Hundreds of people on Monday took to the main square in Brixton, an area of south London which suffered serious rioting in the 1980s, to celebrate the death of former prime minister Margaret Thatcher.
Holding notices saying “Rejoice — Thatcher is dead”, around 200 people gathered in the neighbourhood, a hotspot of alternative culture, and toasted her passing by drinking and dancing to hip-hop and reggae songs blaring from sound systems.
“I’m very, very pleased. She did so much damage to this country,” said one man brandishing an original newspaper billboard from 1990 announcing Thatcher’s resignation.
Others scrawled “Good Riddance” on the pavement.
“We’ve got the bunting out at home,” said Clare Truscott, a woman in her 50s wearing a sparkly beret and holding a homemade sign reading “Ding dong, the witch is dead”.

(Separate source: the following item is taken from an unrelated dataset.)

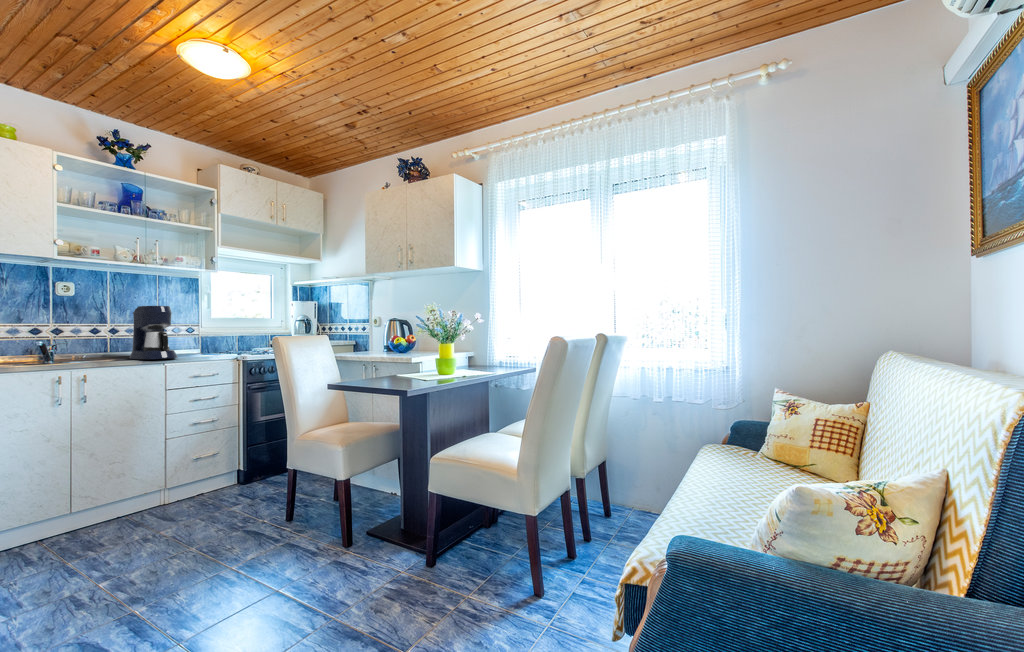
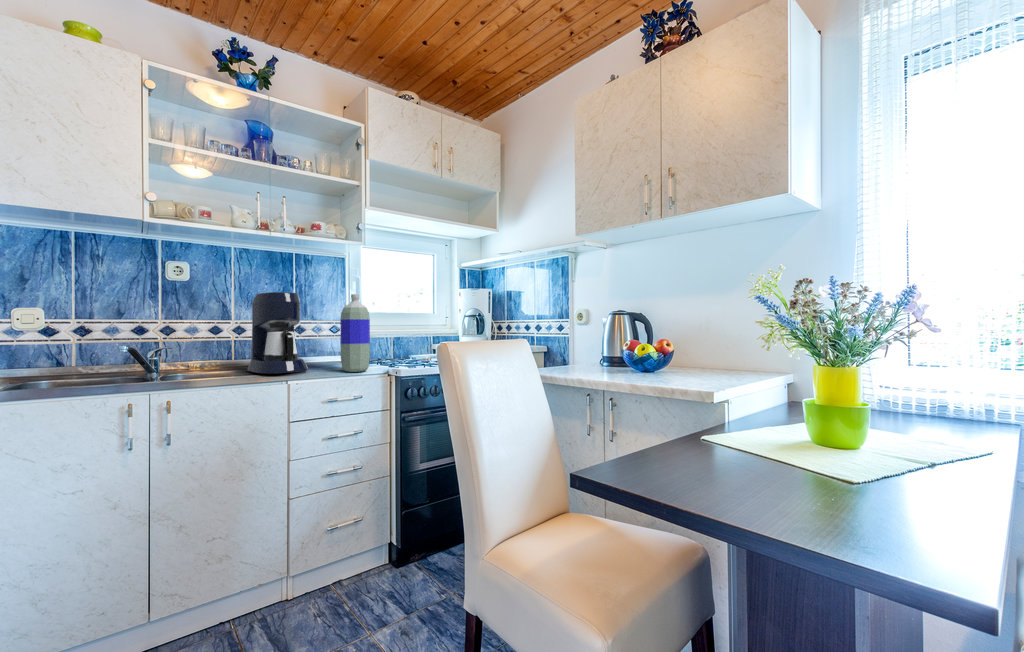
bottle: none [201,307,223,358] -> present [340,294,370,372]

“I’m from the north, where there were no jobs, where the industry was rapidly disappearing, and her policies ensured it went more quickly.”
Brixton was the scene of fierce riots in 1981, two years after Thatcher became prime minister.

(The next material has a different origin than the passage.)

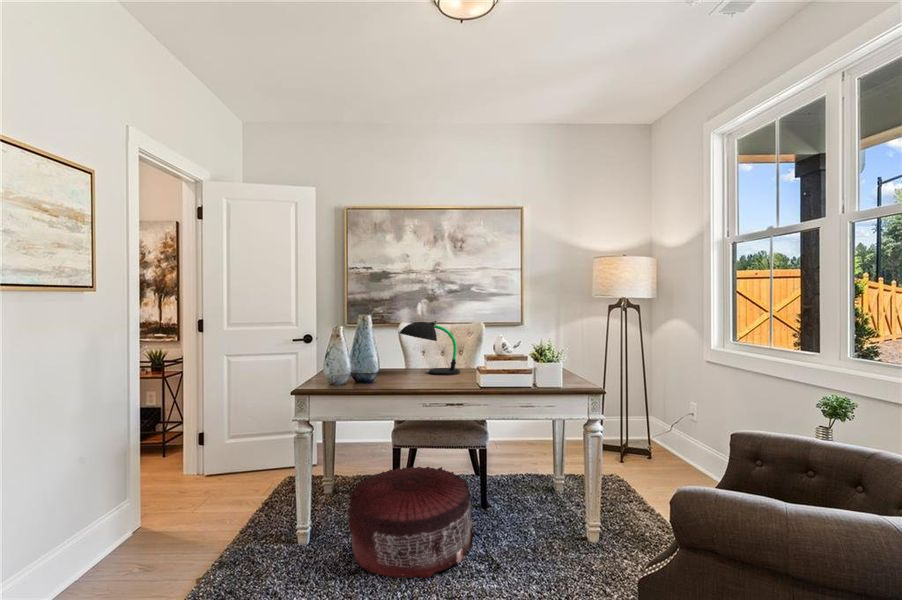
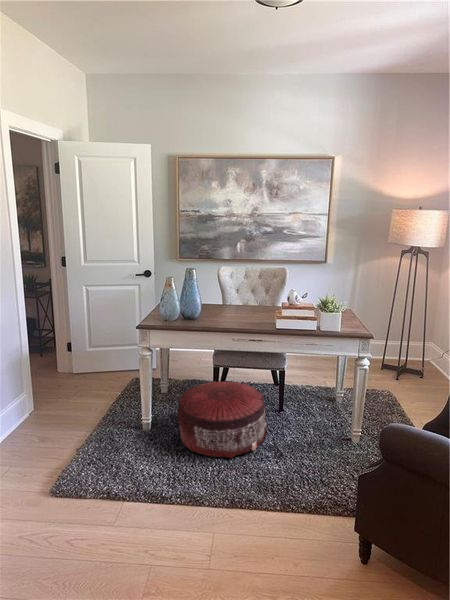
desk lamp: present [399,321,460,375] -> none [216,270,264,314]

Carole Roper, a full-time carer in her 50s from north London, said: “We’re here to celebrate her death.”
Sipping from a can of beer, she insisted: “I don’t think it’s vindictive — it’s not so much about the death of Thatcher but what she has done, the policies she introduced to this country.
“Compare the coverage to that when Chavez died — she’s being eulogised. It’s been wall to wall coverage on the BBC but she did nothing to help the poor people of this country.”
Meanwhile, in the Scottish city of Glasgow more than 300 people gathered to hold their own impromptu “party”.
Anti-capitalist campaigners shouted, “Maggie, Maggie, Maggie” while the crowd replied “dead, dead, dead”.
The crowd also broke into a chorus of “So long, the witch is dead” while drinking champagne.
Thatcher, the controversial “Iron Lady” who dominated a generation of British politics and won international acclaim for helping to end the Cold War, died following a stroke on Monday. She was 87.